From first line to last, print the records exactly, but leave out the pictures.

→ **EXERCISE INPUTS**
++++
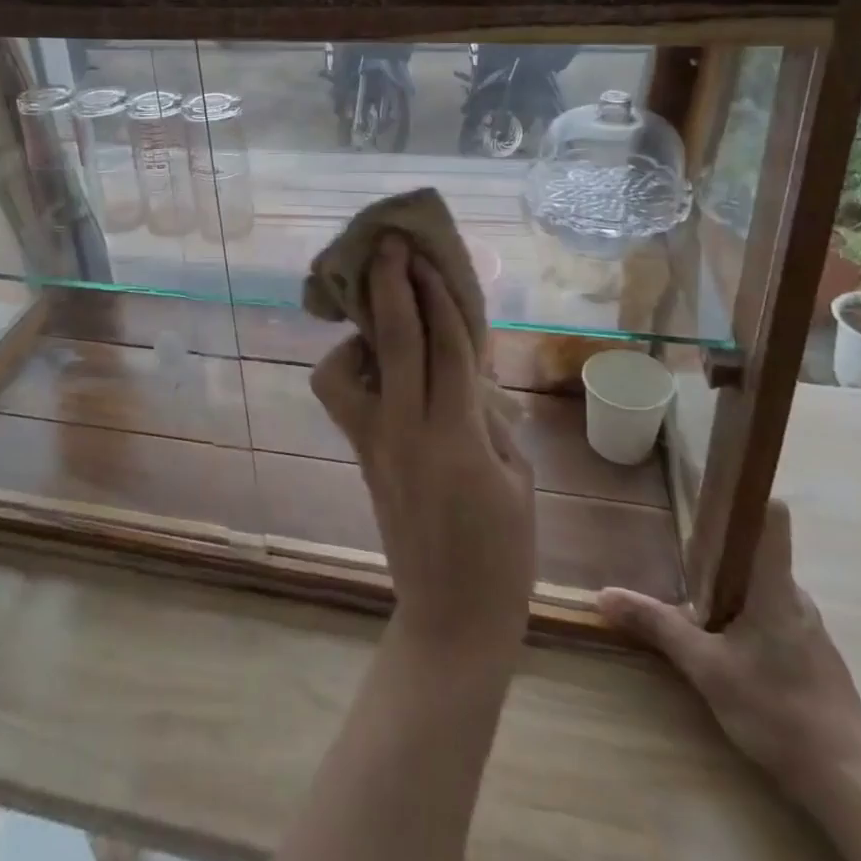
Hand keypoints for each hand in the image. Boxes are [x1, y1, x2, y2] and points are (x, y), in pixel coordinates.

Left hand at [311, 234, 535, 656]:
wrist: (450, 617)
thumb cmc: (502, 553)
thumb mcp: (519, 479)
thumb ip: (490, 418)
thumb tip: (466, 374)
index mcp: (457, 437)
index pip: (444, 346)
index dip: (436, 294)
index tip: (424, 255)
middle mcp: (406, 431)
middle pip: (394, 340)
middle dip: (389, 284)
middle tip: (388, 243)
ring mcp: (375, 444)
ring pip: (342, 370)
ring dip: (356, 333)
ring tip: (379, 321)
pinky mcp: (361, 455)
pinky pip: (344, 398)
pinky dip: (351, 369)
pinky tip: (379, 368)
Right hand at [597, 502, 860, 807]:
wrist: (850, 788)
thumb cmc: (778, 712)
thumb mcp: (705, 668)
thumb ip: (656, 626)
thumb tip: (603, 594)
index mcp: (775, 587)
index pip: (772, 519)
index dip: (747, 493)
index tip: (714, 481)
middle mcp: (797, 599)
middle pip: (758, 553)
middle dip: (720, 551)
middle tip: (681, 556)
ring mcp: (811, 630)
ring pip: (764, 588)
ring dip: (732, 588)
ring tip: (696, 602)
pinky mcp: (817, 659)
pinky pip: (775, 616)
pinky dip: (748, 617)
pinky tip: (728, 645)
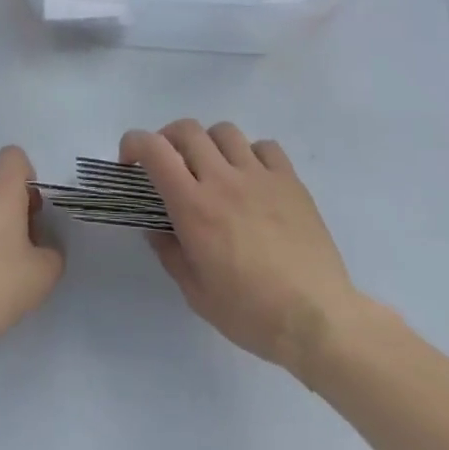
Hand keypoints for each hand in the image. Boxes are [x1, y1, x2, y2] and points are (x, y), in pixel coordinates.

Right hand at [122, 120, 386, 379]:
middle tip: (170, 164)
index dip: (134, 143)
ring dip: (210, 143)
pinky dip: (252, 154)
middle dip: (168, 139)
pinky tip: (253, 178)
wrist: (318, 320)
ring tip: (213, 168)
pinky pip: (265, 146)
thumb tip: (156, 228)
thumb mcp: (197, 294)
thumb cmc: (251, 314)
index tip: (130, 162)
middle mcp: (223, 179)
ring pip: (224, 131)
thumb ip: (170, 253)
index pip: (154, 150)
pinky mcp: (290, 180)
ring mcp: (259, 175)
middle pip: (186, 129)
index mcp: (194, 206)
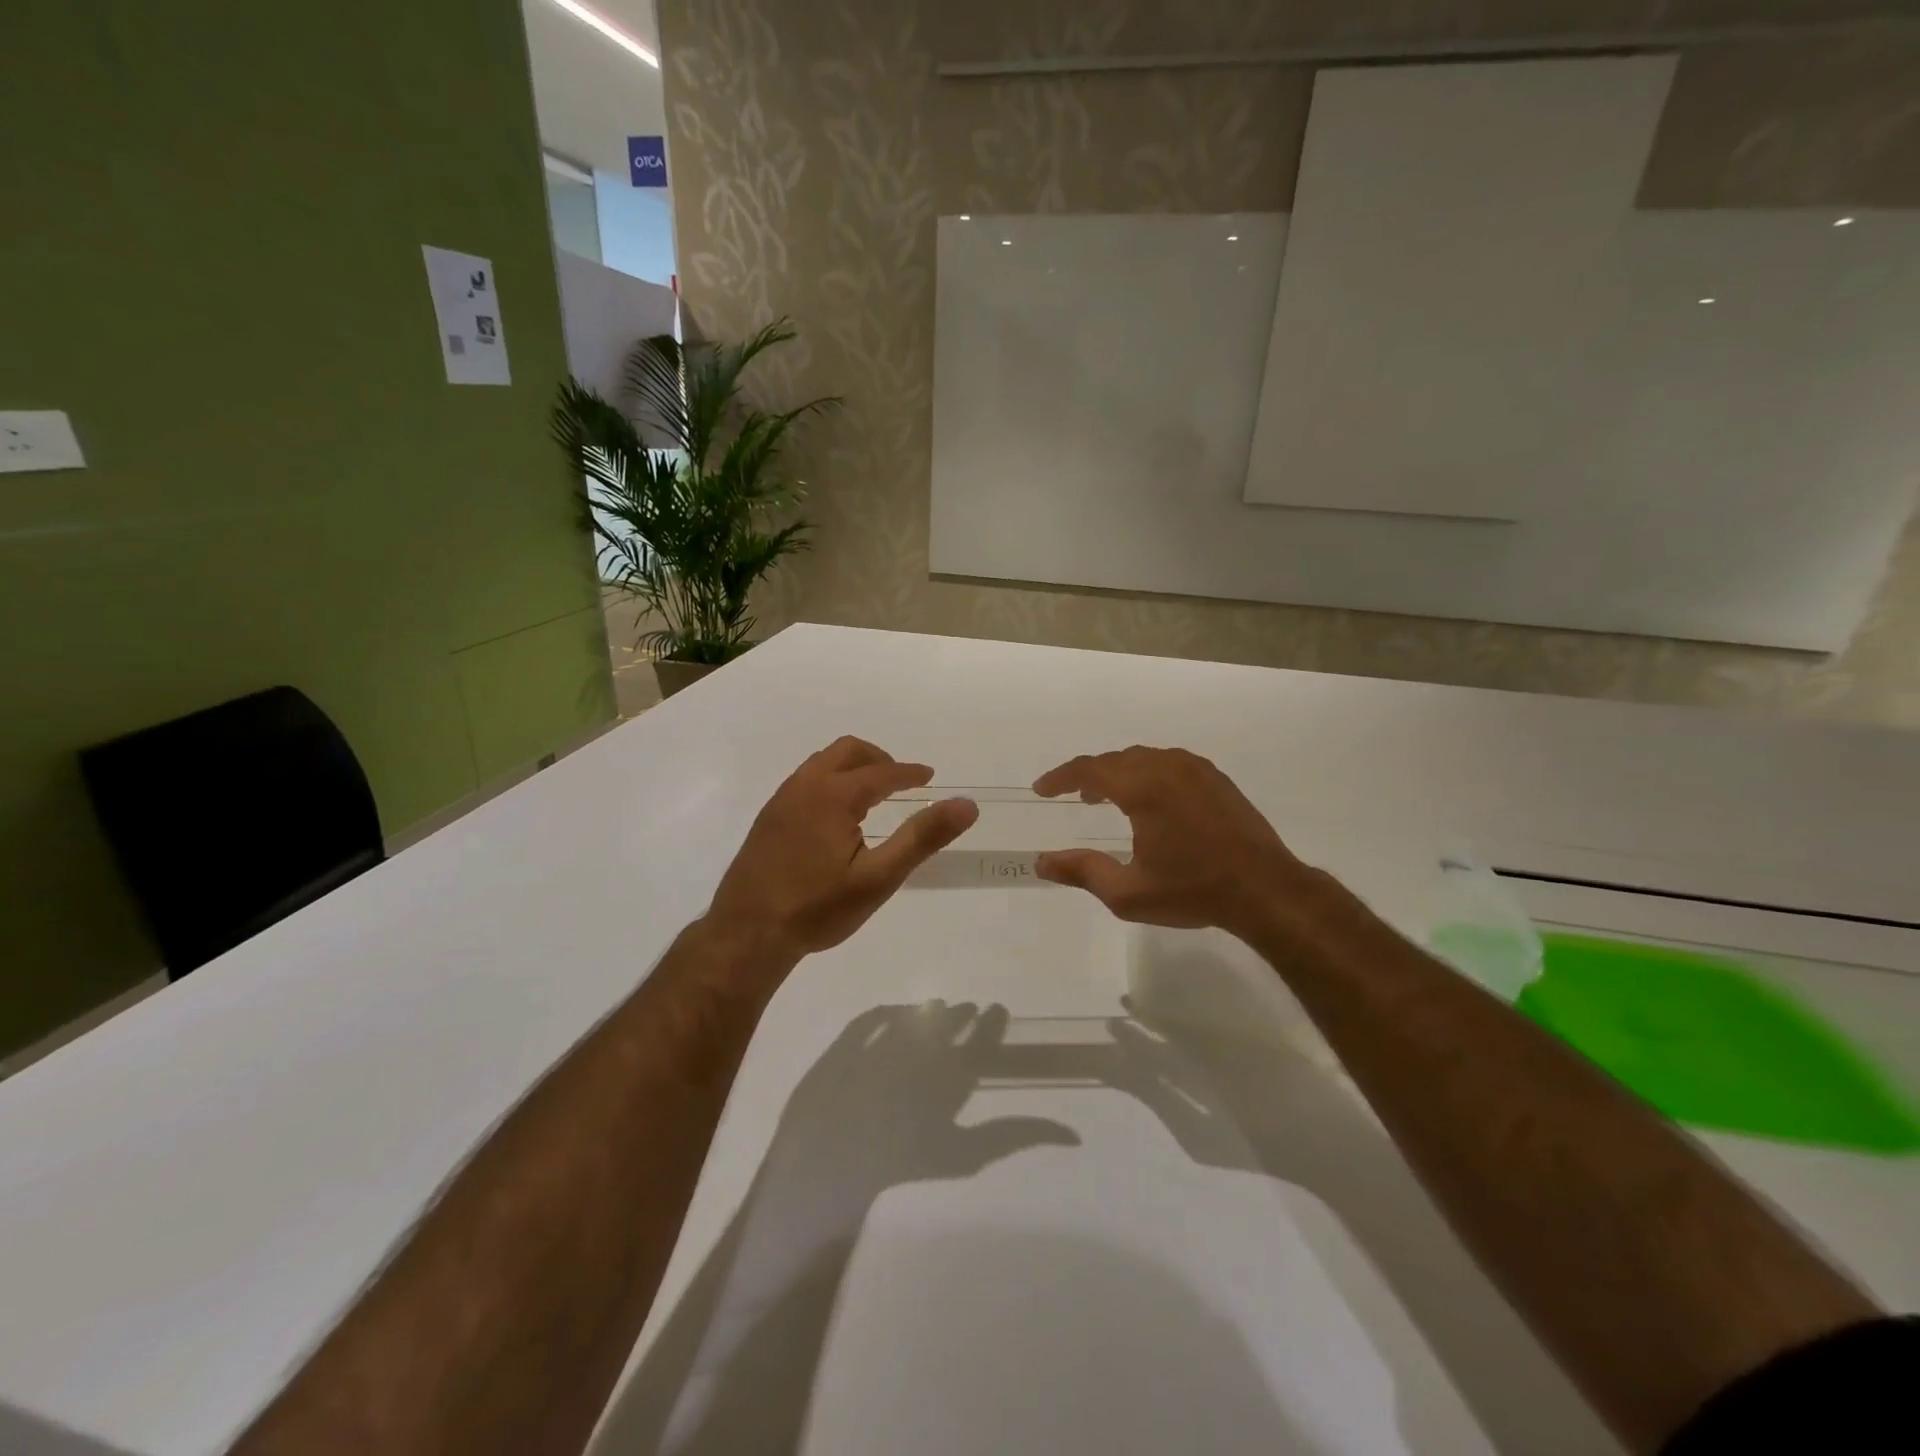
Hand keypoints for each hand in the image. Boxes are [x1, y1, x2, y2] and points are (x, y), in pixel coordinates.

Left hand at [707, 736, 978, 963]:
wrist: (746, 935)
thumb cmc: (817, 908)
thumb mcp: (878, 878)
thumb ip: (922, 838)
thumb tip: (966, 805)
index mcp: (833, 795)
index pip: (882, 772)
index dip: (909, 773)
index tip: (929, 777)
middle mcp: (804, 786)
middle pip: (847, 751)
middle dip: (879, 760)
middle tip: (902, 782)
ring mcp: (781, 800)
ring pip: (822, 763)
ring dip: (852, 768)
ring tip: (872, 795)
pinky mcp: (768, 818)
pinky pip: (805, 781)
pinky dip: (830, 781)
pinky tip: (836, 816)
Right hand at [1032, 746, 1325, 943]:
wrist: (1266, 890)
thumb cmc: (1193, 891)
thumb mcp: (1128, 893)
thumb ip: (1082, 872)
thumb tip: (1042, 862)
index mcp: (1143, 788)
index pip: (1089, 769)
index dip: (1060, 777)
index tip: (1041, 789)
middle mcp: (1167, 767)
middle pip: (1116, 759)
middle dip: (1089, 774)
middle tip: (1072, 796)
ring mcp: (1196, 769)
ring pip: (1143, 758)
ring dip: (1118, 772)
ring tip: (1105, 797)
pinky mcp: (1215, 778)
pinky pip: (1168, 763)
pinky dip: (1146, 772)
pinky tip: (1149, 799)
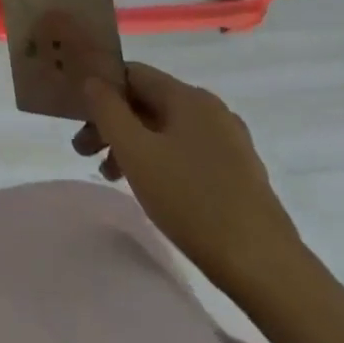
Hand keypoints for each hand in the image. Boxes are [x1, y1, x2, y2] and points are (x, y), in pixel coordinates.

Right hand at [78, 64, 301, 284]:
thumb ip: (106, 108)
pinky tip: (148, 187)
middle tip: (83, 151)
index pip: (131, 73)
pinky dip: (158, 160)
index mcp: (189, 97)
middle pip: (147, 102)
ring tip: (110, 175)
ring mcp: (230, 143)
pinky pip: (186, 152)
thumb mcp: (134, 151)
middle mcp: (212, 111)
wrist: (267, 269)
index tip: (77, 117)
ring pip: (165, 129)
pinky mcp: (239, 173)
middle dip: (111, 122)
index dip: (99, 89)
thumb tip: (92, 80)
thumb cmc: (192, 201)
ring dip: (131, 144)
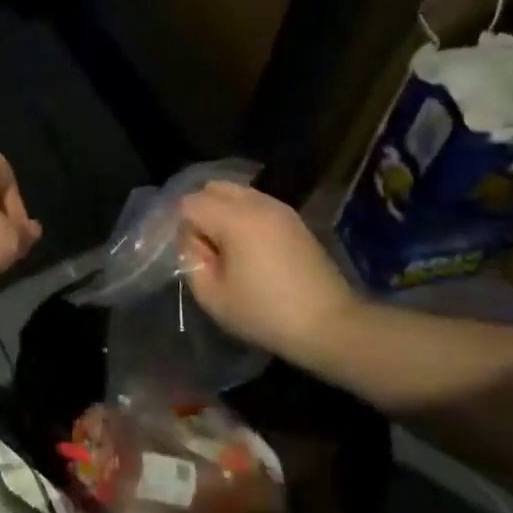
++++
→ **ANSWER**
Hand keypoints for each hand in the image. Boxes are [x1, y1, x2, y2] and points are (x, y), in pixel coordinates.

Left hand at [311, 234, 535, 656]:
wrist: (450, 617)
thumb cmc: (502, 553)
thumb mcp: (519, 479)
thumb ip: (490, 418)
thumb tip: (466, 374)
index mcp: (457, 437)
index pip: (444, 346)
index dip: (436, 294)
index tip: (424, 255)
middle mcp: (406, 431)
middle pip: (394, 340)
middle dip: (389, 284)
middle tip: (388, 243)
ring mcp: (375, 444)
ring pip: (342, 370)
ring dip: (356, 333)
ring tip: (379, 321)
pinky mcp: (361, 455)
pinky pip: (344, 398)
pinky dip: (351, 369)
pinky tip: (379, 368)
Right hand at [597, 502, 860, 807]:
wrist: (850, 788)
thumb cmc: (778, 712)
thumb mcp: (705, 668)
thumb ip: (656, 626)
thumb tip: (603, 594)
index mcp: (775, 587)
index pip: (772, 519)
index dip: (747, 493)
index tip: (714, 481)
middle mcp: (797, 599)
middle pip: (758, 553)
middle dip: (720, 551)
middle tip: (681, 556)
ring mcp: (811, 630)
ring pip: (764, 588)
ring dip: (732, 588)
ring tip: (696, 602)
pinky mcp: (817, 659)
pinky pip: (775, 616)
pinky dip: (748, 617)
pinky tip: (728, 645)
Hand keypoints for each hand in the image. Boxes are [x1, y1, x2, y2] and points are (x, y), in pixel coordinates.

Right hand at [122, 120, 386, 379]:
middle tip: (170, 164)
index dip: (134, 143)
ring dip: (210, 143)
pinky dip: (252, 154)
middle dip: (168, 139)
pinky tip: (253, 178)
wrist: (318, 320)
ring tip: (213, 168)
pinky pip: (265, 146)
thumb tip: (156, 228)
thumb mcp: (197, 294)
thumb cmc: (251, 314)
index tip: (130, 162)
middle mcp: (223, 179)
ring pip: (224, 131)
thumb ip: (170, 253)
index pip: (154, 150)
pinky mcp: (290, 180)
ring mcp: (259, 175)
middle pip: (186, 129)
index mcp: (194, 206)
Hand keypoints for each hand in the image. Boxes are [x1, y1, x2, y2] and points are (x, y), in pixel coordinates.

Left hand at [707, 736, 978, 963]:
wrist: (746, 935)
thumb cmc: (817, 908)
thumb mcp: (878, 878)
thumb ip: (922, 838)
thumb tip: (966, 805)
index mcp: (833, 795)
index pip: (882, 772)
index dip: (909, 773)
index tip: (929, 777)
middle mcp: (804, 786)
middle pip: (847, 751)
middle dip: (879, 760)
middle tip: (902, 782)
ring mcp: (781, 800)
ring pip: (822, 763)
ring dip: (852, 768)
ring tip: (872, 795)
pinky mcp: (768, 818)
pinky pip: (805, 781)
pinky dip: (830, 781)
pinky tip: (836, 816)
Right hand at [1032, 746, 1325, 943]:
wrist: (1266, 890)
thumb cmc: (1193, 891)
thumb mcp: (1128, 893)
thumb ip: (1082, 872)
thumb tip: (1042, 862)
index mcp: (1143, 788)
index pip: (1089, 769)
index dip: (1060, 777)
index tip: (1041, 789)
middle mcp: (1167, 767)
middle pip: (1116, 759)
middle dip: (1089, 774)
middle tip: (1072, 796)
ring mcp: (1196, 769)
ring pip: (1143, 758)
ring dip: (1118, 772)
ring tip: (1105, 797)
pinky mcp: (1215, 778)
pinky pip: (1168, 763)
pinky dip: (1146, 772)
pinky tip: (1149, 799)
Hand keypoints for each hand in the image. Boxes are [x1, y1, x2, y2] and points are (x, y), in pixel coordinates.

Right hand at [78, 64, 301, 284]:
thumb ip: (106, 108)
pinky tip: (148, 187)
middle tip: (83, 151)
index pip: (131, 73)
pinky dip: (158, 160)
index mcp: (189, 97)
middle pip: (147, 102)
ring tip: (110, 175)
ring mcp: (230, 143)
pinky pip: (186, 152)
thumb mcp: (134, 151)
middle mcp: (212, 111)
wrist: (267, 269)
index tip: (77, 117)
ring pip: (165, 129)
pinky mcp: (239, 173)
middle dip: (111, 122)
index dip: (99, 89)
thumb tip: (92, 80)
thumb cmc: (192, 201)
ring dip: (131, 144)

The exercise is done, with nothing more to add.